Jack Hong, Chenxiao Zhao, ChengLin Zhu, Weiheng Lu, Guohai Xu, Xing Yu

2025-11-10

DeepEyesV2: Toward Agentic Multimodal Model

Summary

This research focuses on creating AI models that can understand both images and text, but also actively *do* things – like run code or search the internet – to help them solve problems. The paper introduces a new model called DeepEyesV2 and explores the best ways to build these 'agentic' multimodal models.

What's the problem?

Simply teaching these models through trial and error (reinforcement learning) wasn't enough to get them to reliably use tools when they needed to. The models struggled to figure out *when* and *how* to use tools like a calculator or a web search to improve their answers. It's like trying to learn to cook just by tasting dishes and guessing what ingredients were used – you need some initial guidance.

What's the solution?

The researchers used a two-step approach. First, they 'cold-started' the model by giving it examples specifically designed to show it how to use tools. This established basic tool-use patterns. Then, they used reinforcement learning to refine those skills and allow the model to learn more complex combinations of tools and decide which tools to use based on the specific situation. They also created a new, challenging test called RealX-Bench to really push the model's abilities.

Why it matters?

This work is important because it provides a roadmap for building more capable AI systems. These systems won't just passively receive information; they'll actively seek it out and use tools to solve problems, making them much more useful in real-world scenarios.

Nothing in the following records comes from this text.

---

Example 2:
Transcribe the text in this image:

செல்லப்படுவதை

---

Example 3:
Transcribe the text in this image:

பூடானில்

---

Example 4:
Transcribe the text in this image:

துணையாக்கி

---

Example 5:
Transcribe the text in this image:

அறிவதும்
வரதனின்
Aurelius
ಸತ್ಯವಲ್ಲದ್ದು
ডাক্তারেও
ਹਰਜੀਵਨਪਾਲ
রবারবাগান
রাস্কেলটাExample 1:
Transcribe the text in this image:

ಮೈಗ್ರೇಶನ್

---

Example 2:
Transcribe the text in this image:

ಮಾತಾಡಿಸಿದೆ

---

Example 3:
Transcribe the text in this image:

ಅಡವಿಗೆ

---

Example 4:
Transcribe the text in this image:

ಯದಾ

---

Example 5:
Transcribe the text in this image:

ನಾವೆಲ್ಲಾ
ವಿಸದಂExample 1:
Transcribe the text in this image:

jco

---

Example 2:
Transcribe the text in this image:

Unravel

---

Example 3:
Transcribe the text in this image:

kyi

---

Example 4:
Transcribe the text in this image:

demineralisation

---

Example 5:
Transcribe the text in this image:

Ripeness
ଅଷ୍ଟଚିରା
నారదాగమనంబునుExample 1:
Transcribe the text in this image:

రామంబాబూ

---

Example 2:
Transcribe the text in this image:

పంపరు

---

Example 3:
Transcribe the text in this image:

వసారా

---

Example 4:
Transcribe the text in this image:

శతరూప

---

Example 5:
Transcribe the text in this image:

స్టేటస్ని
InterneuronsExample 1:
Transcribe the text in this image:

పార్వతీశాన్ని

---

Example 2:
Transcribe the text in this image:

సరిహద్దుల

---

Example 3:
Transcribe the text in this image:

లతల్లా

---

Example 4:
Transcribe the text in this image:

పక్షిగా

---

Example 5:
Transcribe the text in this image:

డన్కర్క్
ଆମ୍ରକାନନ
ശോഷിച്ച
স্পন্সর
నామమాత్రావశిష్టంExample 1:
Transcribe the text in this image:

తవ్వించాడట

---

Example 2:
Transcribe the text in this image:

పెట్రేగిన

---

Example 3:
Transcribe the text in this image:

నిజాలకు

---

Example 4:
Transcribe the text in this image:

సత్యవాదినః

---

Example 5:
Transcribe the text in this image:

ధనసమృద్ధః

The research also highlights the importance of carefully designing training data and using a staged training process to get the best results.

Abstract

Agentic multimodal models should not only comprehend text and images, but also actively invoke external tools, such as code execution environments and web search, and integrate these operations into reasoning. In this work, we introduce DeepEyesV2 and explore how to build an agentic multimodal model from the perspectives of data construction, training methods, and model evaluation. We observe that direct reinforcement learning alone fails to induce robust tool-use behavior. This phenomenon motivates a two-stage training pipeline: a cold-start stage to establish tool-use patterns, and reinforcement learning stage to further refine tool invocation. We curate a diverse, moderately challenging training dataset, specifically including examples where tool use is beneficial. We further introduce RealX-Bench, a comprehensive benchmark designed to evaluate real-world multimodal reasoning, which inherently requires the integration of multiple capabilities, including perception, search, and reasoning. We evaluate DeepEyesV2 on RealX-Bench and other representative benchmarks, demonstrating its effectiveness across real-world understanding, mathematical reasoning, and search-intensive tasks. Moreover, DeepEyesV2 exhibits task-adaptive tool invocation, tending to use image operations for perception tasks and numerical computations for reasoning tasks. Reinforcement learning further enables complex tool combinations and allows model to selectively invoke tools based on context. We hope our study can provide guidance for community in developing agentic multimodal models.